Student Ashley Greivenkamp signs a community message board at The Ohio State University student union Tuesday, Nov. 29, 2016, following an attack at on campus the previous day, in Columbus, Ohio. Investigators are looking into whether a car-and-knife attack at Ohio State University that injured several people was an act of terror by a student who had once criticized the media for its portrayal of Muslims. (AP Photo/John Minchillo)
Student Ashley Greivenkamp signs a community message board at The Ohio State University student union Tuesday, Nov. 29, 2016, following an attack at on campus the previous day, in Columbus, Ohio. Investigators are looking into whether a car-and-knife attack at Ohio State University that injured several people was an act of terror by a student who had once criticized the media for its portrayal of Muslims. (AP Photo/John Minchillo)

COLUMBUS, Ohio (AP) — Ohio State University students on Wednesday continued to offer messages of support following an attack on campus that injured nearly a dozen people.

All four panels of a two-sided board in the student union were filled with messages first thing in the morning, two days after 11 people were hurt in a car-and-knife attack carried out by OSU student Abdul Razak Ali Artan.

Writers using markers have contributed Bible verses, famous quotations and well-wishes to both the victims and police.

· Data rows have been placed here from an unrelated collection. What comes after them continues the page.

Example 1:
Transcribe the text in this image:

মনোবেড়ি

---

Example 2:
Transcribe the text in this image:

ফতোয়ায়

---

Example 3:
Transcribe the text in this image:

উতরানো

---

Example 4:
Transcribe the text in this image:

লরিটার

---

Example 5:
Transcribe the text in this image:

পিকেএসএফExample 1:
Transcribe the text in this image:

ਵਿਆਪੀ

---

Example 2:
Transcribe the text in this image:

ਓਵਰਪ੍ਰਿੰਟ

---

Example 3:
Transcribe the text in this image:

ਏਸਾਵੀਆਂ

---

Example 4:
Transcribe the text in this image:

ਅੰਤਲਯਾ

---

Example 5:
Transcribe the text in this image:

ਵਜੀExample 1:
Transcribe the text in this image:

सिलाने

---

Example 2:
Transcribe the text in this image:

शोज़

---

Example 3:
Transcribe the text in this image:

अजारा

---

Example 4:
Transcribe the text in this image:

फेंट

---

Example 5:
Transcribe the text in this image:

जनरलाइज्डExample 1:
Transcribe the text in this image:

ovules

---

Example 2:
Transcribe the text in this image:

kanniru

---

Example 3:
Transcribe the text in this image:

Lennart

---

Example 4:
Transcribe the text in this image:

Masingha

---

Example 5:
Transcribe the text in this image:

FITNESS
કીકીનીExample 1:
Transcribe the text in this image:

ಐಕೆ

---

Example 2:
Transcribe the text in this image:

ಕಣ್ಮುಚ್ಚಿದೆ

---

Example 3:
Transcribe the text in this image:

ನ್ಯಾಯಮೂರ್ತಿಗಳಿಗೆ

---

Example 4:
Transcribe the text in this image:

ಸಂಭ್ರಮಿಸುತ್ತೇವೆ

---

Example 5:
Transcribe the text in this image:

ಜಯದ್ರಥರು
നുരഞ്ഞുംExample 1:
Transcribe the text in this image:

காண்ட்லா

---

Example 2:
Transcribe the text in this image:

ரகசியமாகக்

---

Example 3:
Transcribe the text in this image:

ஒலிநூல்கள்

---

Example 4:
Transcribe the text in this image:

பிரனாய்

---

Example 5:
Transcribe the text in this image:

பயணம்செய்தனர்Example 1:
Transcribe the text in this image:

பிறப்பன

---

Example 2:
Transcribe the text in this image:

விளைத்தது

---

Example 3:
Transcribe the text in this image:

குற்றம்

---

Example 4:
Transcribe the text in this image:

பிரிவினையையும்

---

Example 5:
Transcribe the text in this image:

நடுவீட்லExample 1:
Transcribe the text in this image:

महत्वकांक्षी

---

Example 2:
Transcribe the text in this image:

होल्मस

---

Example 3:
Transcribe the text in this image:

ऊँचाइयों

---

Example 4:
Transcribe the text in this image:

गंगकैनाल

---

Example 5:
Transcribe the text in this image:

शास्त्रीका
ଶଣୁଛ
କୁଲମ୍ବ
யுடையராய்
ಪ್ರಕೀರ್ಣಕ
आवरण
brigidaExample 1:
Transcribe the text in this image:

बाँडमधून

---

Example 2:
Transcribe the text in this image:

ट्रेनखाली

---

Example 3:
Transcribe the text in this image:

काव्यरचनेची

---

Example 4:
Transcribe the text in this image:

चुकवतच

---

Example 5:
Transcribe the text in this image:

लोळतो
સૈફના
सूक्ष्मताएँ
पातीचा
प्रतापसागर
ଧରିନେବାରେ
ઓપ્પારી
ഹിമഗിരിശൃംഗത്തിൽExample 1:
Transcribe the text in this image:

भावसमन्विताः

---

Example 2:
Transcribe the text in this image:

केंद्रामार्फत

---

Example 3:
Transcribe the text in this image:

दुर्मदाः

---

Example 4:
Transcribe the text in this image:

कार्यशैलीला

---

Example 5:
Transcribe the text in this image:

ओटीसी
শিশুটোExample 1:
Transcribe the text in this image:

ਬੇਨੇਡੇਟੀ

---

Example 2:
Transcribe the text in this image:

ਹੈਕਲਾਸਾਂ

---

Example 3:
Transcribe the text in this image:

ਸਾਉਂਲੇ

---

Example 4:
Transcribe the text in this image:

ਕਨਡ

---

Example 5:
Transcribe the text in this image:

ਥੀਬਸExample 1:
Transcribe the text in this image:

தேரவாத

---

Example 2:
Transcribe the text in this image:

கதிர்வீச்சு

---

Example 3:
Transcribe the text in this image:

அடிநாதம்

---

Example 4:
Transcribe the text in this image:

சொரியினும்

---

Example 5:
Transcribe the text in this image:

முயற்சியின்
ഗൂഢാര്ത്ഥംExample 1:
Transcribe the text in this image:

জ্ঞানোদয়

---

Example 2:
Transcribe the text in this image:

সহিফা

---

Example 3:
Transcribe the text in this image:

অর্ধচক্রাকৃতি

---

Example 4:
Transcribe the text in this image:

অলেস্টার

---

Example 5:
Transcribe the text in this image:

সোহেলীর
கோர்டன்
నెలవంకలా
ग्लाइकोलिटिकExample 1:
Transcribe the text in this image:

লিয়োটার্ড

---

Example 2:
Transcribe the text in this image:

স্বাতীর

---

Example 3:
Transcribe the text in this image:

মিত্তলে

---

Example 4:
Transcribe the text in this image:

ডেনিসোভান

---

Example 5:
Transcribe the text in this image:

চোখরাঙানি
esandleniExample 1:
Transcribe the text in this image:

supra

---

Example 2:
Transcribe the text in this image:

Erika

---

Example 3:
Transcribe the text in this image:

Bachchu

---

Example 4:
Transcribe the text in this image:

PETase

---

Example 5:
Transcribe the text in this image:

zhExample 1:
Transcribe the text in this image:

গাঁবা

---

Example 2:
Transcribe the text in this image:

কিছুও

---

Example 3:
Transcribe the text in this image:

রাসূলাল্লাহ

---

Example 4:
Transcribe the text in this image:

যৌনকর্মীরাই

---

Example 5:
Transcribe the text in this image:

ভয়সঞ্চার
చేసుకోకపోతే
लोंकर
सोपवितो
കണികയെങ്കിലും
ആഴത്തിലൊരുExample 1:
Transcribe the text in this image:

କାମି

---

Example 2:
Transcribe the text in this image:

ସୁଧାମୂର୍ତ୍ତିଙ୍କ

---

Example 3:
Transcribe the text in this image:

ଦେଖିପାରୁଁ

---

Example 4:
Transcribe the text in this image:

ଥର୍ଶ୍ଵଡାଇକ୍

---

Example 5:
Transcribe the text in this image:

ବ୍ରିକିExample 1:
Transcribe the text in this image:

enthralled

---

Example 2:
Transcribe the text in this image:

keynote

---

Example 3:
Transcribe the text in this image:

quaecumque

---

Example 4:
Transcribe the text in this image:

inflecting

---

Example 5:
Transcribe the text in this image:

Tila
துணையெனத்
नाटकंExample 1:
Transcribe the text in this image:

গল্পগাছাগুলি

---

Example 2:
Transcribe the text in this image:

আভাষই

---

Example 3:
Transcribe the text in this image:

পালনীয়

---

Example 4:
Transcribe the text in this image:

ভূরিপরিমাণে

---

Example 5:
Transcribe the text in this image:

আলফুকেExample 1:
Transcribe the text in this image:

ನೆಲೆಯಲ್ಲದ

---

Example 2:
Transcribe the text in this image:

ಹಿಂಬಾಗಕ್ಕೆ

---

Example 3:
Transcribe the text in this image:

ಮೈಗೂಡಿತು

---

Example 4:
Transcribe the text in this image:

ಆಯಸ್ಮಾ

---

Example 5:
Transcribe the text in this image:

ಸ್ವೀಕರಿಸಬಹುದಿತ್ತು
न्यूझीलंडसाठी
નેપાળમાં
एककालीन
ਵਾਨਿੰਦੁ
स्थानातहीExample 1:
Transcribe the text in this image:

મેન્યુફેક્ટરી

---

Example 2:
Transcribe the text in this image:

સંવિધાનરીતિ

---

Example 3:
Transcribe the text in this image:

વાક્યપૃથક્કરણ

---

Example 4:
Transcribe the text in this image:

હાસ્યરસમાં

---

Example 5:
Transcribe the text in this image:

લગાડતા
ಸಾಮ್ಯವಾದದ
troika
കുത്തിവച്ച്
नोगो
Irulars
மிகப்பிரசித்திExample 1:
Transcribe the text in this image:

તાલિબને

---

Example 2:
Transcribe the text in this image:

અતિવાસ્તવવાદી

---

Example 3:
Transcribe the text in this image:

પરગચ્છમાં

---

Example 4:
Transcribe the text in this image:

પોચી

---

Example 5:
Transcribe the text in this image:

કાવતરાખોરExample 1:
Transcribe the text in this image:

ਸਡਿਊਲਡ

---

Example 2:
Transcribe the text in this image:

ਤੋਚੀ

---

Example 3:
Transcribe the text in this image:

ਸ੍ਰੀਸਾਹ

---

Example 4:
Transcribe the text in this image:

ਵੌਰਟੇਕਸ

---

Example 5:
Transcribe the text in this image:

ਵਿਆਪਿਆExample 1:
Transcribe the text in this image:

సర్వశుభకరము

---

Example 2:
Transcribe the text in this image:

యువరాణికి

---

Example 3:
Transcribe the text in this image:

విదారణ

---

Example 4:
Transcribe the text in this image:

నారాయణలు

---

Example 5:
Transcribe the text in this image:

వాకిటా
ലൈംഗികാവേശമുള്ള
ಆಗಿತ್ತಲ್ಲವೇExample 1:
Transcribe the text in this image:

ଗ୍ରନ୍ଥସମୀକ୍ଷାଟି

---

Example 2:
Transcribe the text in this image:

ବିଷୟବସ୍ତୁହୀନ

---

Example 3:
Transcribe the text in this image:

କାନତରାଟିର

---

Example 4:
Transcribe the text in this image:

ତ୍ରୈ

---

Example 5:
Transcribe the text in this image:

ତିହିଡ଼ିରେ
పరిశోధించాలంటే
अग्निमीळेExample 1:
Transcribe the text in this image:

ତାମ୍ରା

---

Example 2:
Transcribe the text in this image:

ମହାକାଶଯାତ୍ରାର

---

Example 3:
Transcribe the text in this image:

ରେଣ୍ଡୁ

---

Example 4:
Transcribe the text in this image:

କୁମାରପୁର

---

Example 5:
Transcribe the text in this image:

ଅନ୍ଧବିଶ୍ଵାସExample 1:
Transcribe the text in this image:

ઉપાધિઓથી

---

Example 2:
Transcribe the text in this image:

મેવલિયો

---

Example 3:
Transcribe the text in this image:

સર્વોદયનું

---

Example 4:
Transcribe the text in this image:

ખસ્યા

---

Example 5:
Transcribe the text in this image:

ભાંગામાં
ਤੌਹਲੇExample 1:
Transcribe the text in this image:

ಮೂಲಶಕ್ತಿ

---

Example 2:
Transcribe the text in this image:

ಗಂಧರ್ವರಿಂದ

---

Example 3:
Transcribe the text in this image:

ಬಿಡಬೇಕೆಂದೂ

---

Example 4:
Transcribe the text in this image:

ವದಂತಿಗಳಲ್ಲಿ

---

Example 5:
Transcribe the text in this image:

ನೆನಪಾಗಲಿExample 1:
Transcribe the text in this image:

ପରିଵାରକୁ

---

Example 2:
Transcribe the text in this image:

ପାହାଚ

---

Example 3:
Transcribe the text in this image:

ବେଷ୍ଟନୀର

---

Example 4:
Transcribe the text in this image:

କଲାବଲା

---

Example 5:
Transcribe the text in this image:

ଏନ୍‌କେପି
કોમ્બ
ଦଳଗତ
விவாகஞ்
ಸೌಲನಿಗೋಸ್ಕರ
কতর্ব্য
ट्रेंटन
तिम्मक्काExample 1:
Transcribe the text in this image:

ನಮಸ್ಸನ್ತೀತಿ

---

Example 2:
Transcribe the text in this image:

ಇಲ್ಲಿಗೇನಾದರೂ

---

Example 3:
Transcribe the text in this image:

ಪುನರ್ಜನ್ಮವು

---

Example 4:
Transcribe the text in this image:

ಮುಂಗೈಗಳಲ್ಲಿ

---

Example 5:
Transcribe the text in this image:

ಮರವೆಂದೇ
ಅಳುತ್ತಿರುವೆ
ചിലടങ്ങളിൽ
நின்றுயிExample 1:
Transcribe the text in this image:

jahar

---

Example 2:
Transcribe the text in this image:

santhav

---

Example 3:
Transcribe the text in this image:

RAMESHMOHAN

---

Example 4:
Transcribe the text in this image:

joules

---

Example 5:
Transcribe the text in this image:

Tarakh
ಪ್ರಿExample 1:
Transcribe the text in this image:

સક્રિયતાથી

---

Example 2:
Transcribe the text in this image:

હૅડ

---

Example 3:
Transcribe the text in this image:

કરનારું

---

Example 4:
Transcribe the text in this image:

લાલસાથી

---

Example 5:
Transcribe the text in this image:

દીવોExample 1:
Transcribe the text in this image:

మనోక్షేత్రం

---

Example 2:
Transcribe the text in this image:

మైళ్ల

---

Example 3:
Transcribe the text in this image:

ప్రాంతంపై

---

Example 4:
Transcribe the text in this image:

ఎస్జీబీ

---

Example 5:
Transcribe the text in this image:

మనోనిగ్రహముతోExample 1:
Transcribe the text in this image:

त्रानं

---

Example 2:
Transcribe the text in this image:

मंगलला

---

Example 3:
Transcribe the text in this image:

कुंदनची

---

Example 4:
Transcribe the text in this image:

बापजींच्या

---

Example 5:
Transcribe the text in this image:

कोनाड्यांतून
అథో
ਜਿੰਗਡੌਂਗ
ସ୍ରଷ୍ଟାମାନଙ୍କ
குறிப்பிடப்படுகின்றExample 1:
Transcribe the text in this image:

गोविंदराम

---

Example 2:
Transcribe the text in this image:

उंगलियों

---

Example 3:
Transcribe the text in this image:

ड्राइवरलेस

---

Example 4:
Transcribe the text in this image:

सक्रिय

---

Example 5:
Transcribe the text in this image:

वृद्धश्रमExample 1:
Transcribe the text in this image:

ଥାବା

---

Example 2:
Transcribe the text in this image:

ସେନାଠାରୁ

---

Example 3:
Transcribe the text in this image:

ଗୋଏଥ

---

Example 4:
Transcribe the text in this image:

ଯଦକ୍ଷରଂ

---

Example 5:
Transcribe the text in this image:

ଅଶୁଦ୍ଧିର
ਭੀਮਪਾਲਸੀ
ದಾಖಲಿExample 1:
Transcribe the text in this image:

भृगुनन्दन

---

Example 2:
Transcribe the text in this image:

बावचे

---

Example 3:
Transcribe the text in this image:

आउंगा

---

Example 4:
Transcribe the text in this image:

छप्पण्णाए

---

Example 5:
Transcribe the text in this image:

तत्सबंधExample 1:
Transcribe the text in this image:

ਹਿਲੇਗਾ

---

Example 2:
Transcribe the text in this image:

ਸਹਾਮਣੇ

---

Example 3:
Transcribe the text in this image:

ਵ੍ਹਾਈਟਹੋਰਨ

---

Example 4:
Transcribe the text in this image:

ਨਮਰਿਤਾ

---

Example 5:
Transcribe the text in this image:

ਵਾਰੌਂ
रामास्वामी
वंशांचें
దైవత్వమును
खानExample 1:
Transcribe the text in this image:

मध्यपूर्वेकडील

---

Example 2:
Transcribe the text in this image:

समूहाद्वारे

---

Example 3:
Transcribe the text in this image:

A number of students stopped by Wednesday morning to check out the board by the information desk in the union. Around them, a tour guide led prospective students and their parents out into the drizzle.

Artan was fatally shot Monday morning by a police officer shortly after the attack began.

READ MORE: 11 injured in OSU attack, officer who killed suspect identified

Three of the 11 people injured in the attack remain hospitalized and are expected to make complete recoveries, according to the Ohio State medical center.

Columbus police planned an update on the investigation later Wednesday.

Tuesday evening, a leader of a Somali community association in Columbus said Artan drove his siblings to school as normal beforehand.

Artan’s mother said she didn’t know anything was wrong until police showed up at her door, said Hassan Omar, president of the Somali Community Association, relating an in-person conversation he had with the mother Monday afternoon.

Nothing seemed different about her son, who she said was enjoying his education, Omar said.

“He woke up and he went to school,” Omar said.